Die Lücke in Veras Einsiedlerinnen-Leben füllt bald Sam (Pablo Pauly), ein zappeliger, aber liebenswürdiger Kasper mit spitzer Nase und roten Locken. Gern redet er sich um Kopf und Kragen, sucht Veras Nähe und geht dabei doch körperlich auf Distanz. Vor der damals alles beherrschenden Krankheit hat er Angst, will das aber aus männlichem Stolz nicht zugeben. Es ist nicht die beste Zeit, um sich näherzukommen. Als die beiden bei einem Date mit großem Abstand auf einer Parkbank sitzen, werden sie im Hintergrund kritisch von Polizisten beäugt.

Als sich Vera eines Tages verletzt und niemand anderen um Hilfe bitten kann, landet Sam in ihrer Wohnung und kurz darauf auch in ihrem Bett. Wie ausgehungert stürzen sich die beiden aufeinander. „Auf die Freude“ findet im Lockdown zunächst ein Paradies für Intimität. Die beiden nisten sich in ihrer Altbau-Liebeshöhle ein, albern wie Kinder herum, drücken ihre warmen verschwitzten Körper aneinander und wollen sich nicht mehr loslassen.

Der Sex spielt im Film eine wichtige Rolle, weil er ein kostbares Gut in Zeiten von Social Distancing ist, aber auch, weil er sich eine Zeit lang als Allheilmittel gegen Langeweile erweist.
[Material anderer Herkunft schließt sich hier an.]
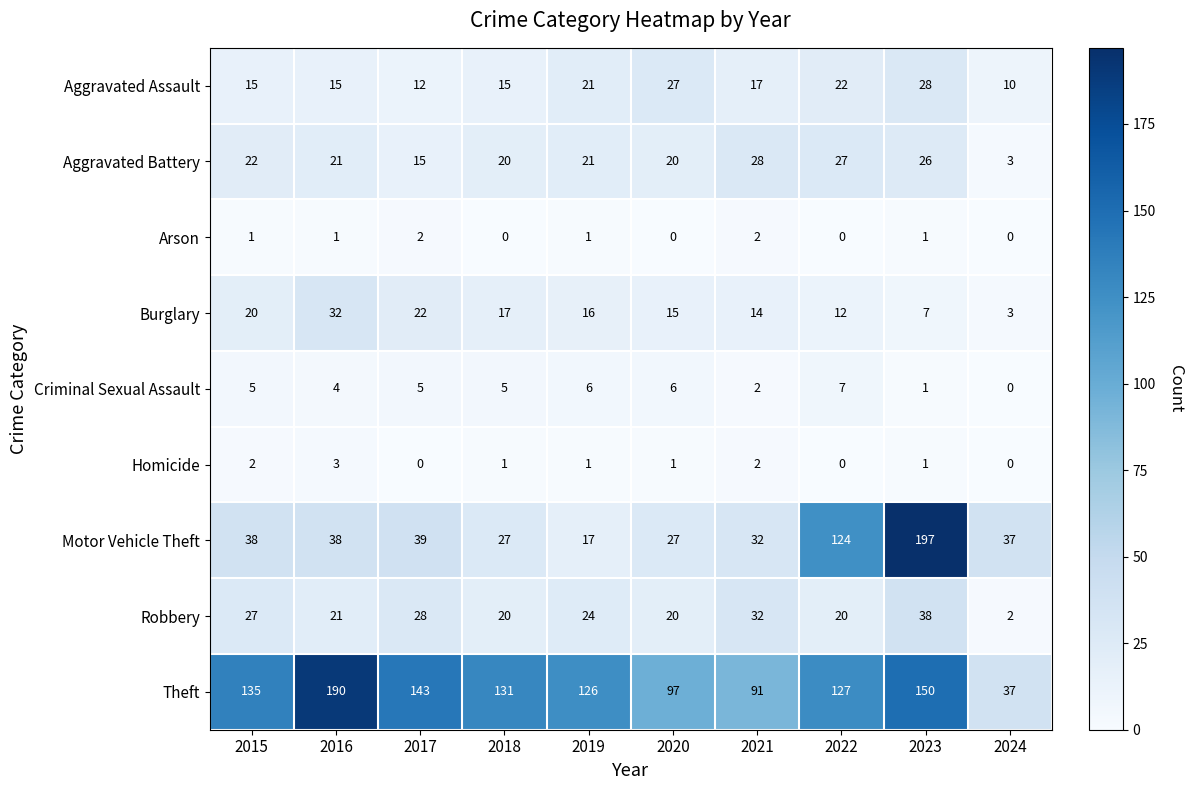

How many values in the Aggravated Assault series are below 17?

5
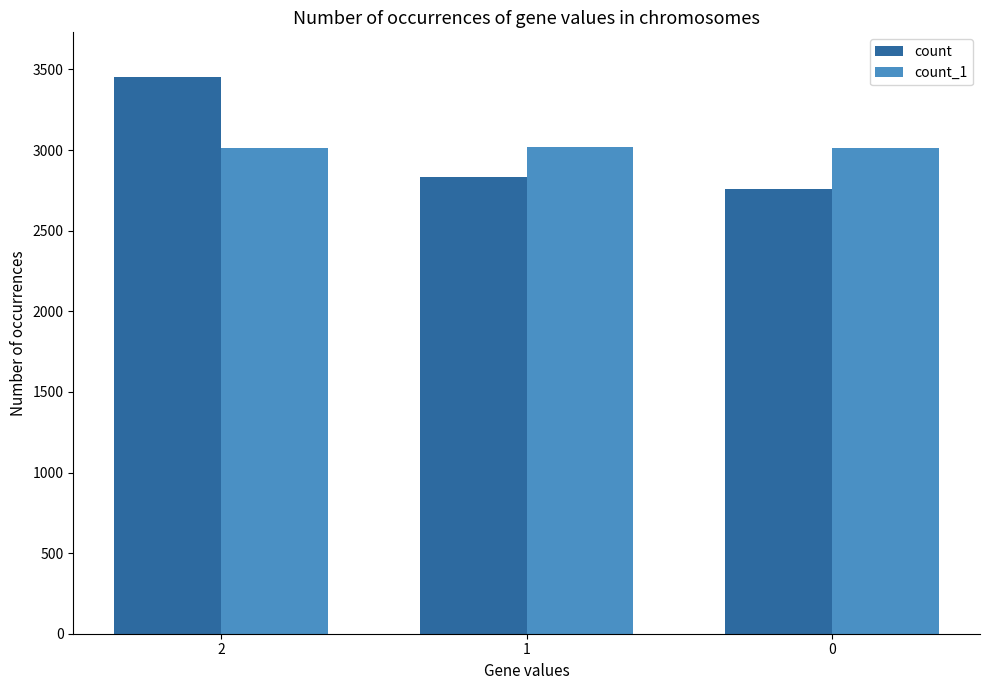

Rank the series by their maximum value, from highest to lowest.

count, count_1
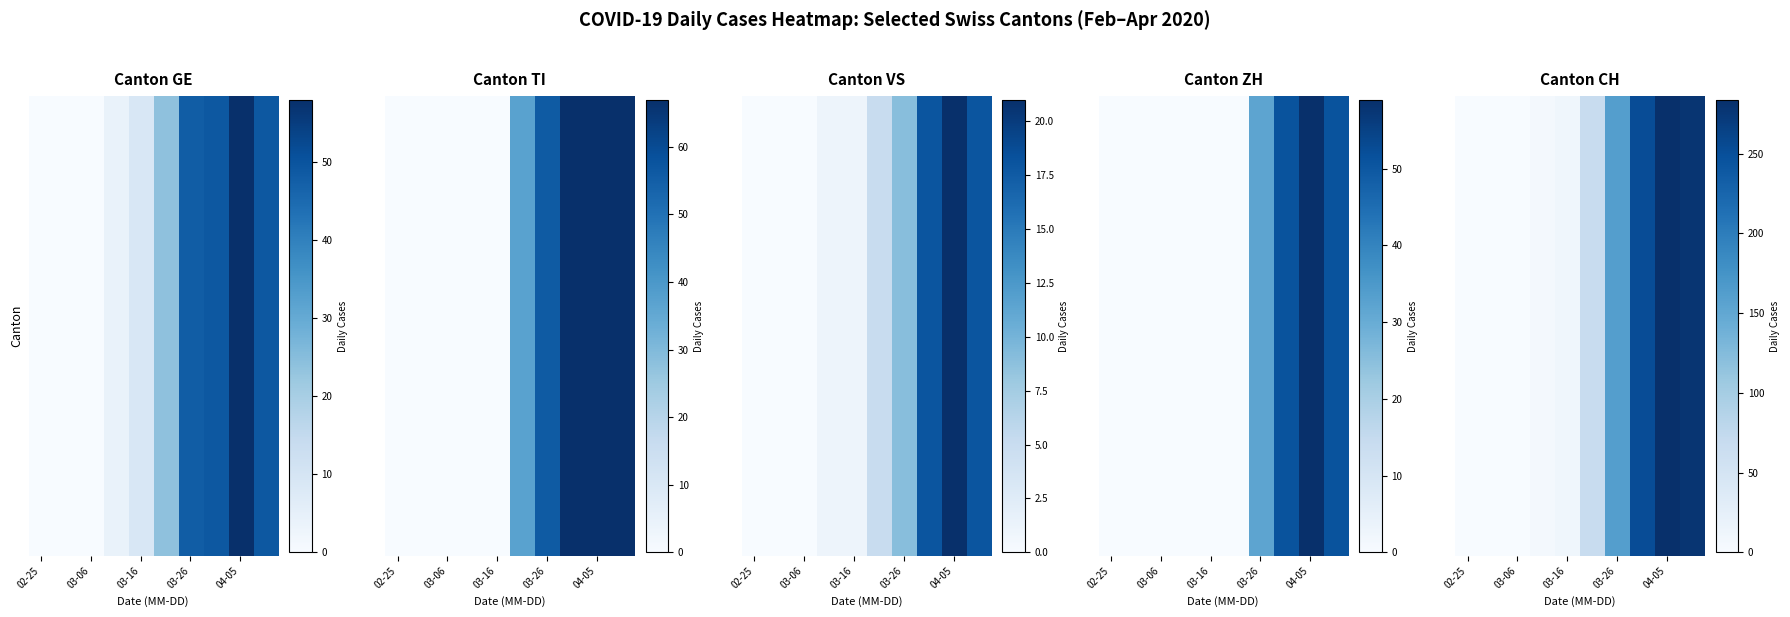

What is the sum of all values?

1058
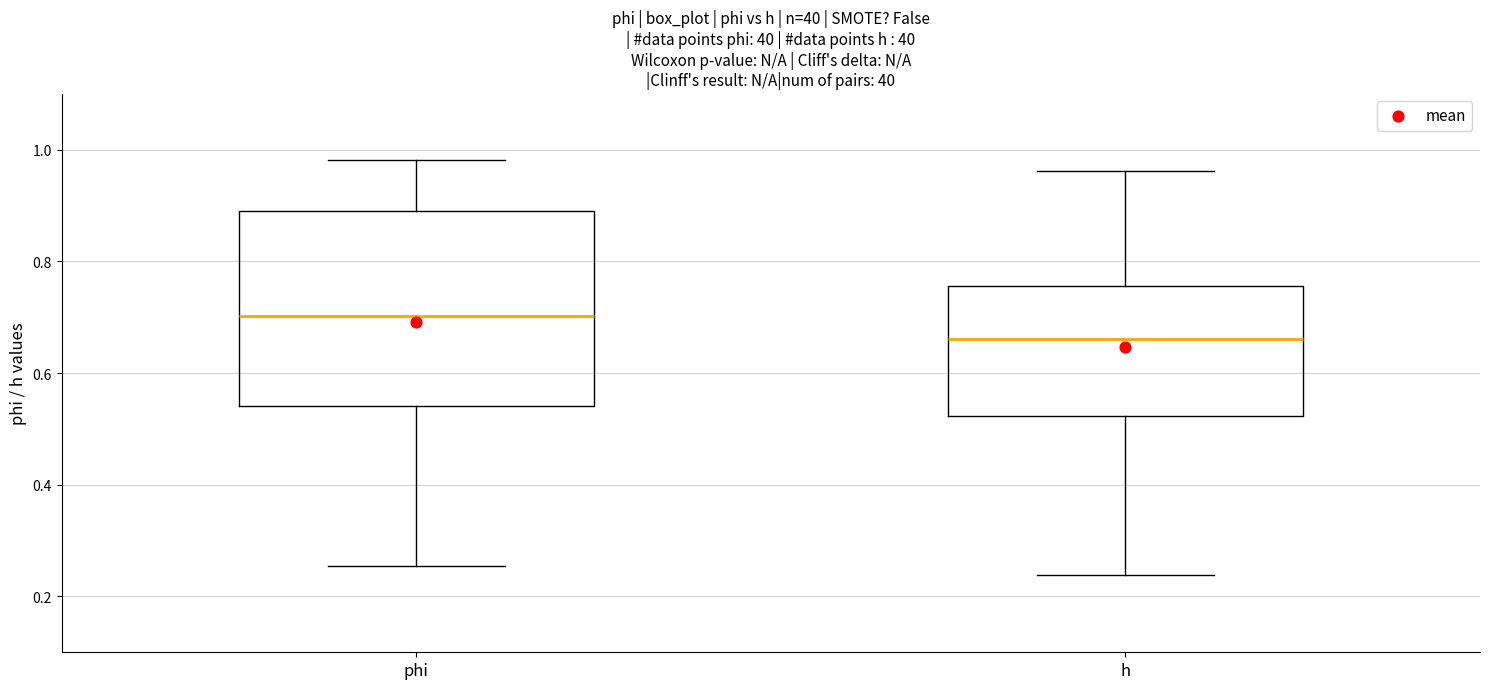

Which box's median line is the highest?

phi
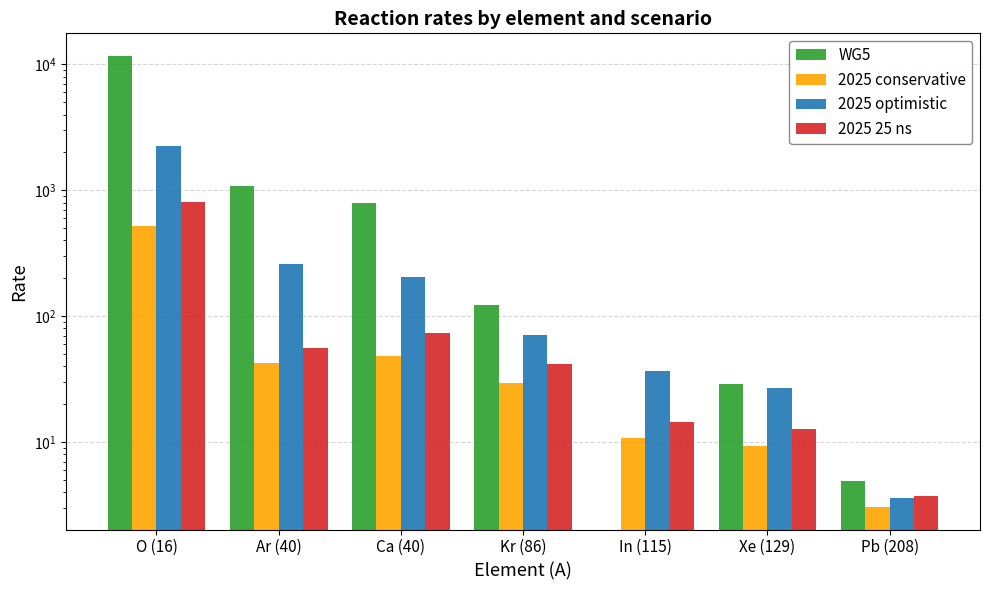

Is it true that 2025 optimistic equals 4.7 at Pb (208)?

False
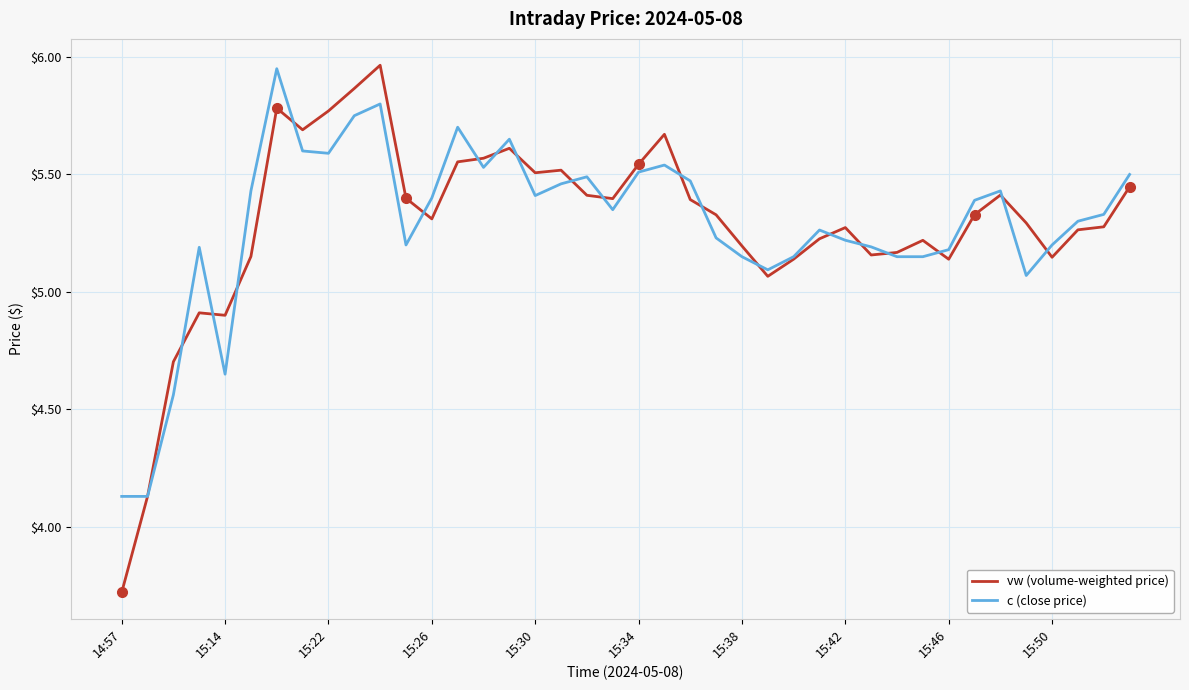

Which series has the widest spread of values?

vw (volume-weighted price)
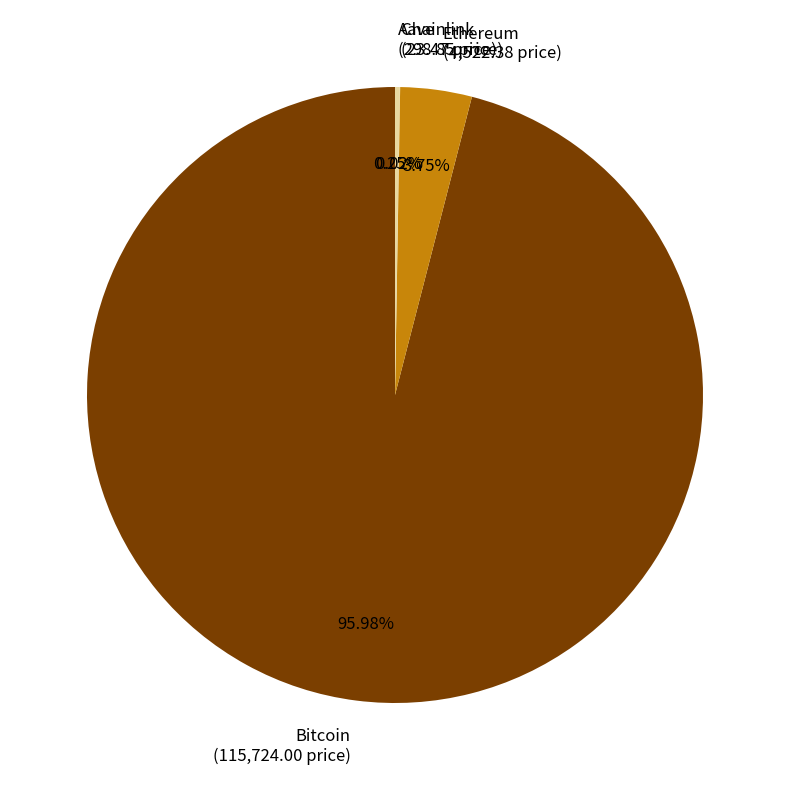

Combined, do Bitcoin (115,724.00 price) and Ethereum (4,522.38 price) account for over 50%?

Yes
In den Gesprächen dazwischen offenbart sich unter anderem, dass Vera vielleicht manchmal zu abgeklärt ist und der scheinbar stets lustige Sam panische Angst davor hat, sein Leben nicht mehr meistern zu können. Weil er in der Gastronomie arbeitet, leidet er auch finanziell stärker als Vera. Nach einer Weile wird die Nähe schließlich zum Problem, und die Stimmung beginnt zu kippen.

Nicht erst mit diesem Lagerkoller zielt Bonnell auf einen möglichst großen Wiederkennungswert bei den Zuschauern. „Auf die Freude“ bringt viele dieser ikonischen Momente, die fast jeder aus dem eigenen Lockdown kennt, in der Handlung unter: Das Anstehen am Supermarkt, private Peinlichkeiten bei Zoom-Konferenzen oder das gemeinsame Klatschen am offenen Fenster für das überarbeitete Krankenhauspersonal.

Die Stärke des Films ist die Beziehung von Vera und Sam, die stets so dynamisch und von Spannungen bestimmt ist, dass der Film nicht wie das Kammerspiel wirkt, welches er in Wahrheit die meiste Zeit ist. Die vertrauten, sinnlichen und ausgelassenen Momente sind letztlich so kostbar wie vergänglich. Eine Enthüllung lässt den ansonsten eher zurückhaltend dramatisierten Film am Ende ernster und trauriger werden. Dabei veranschaulicht diese Wendung jedoch nicht nur, dass sich durch die Pandemie das Leben von Vera und Sam verengt hat, sondern auch, dass man durch den radikalen Rückzug ins Private letztlich nur einen Ausschnitt aus dem Leben des anderen mitbekommen hat.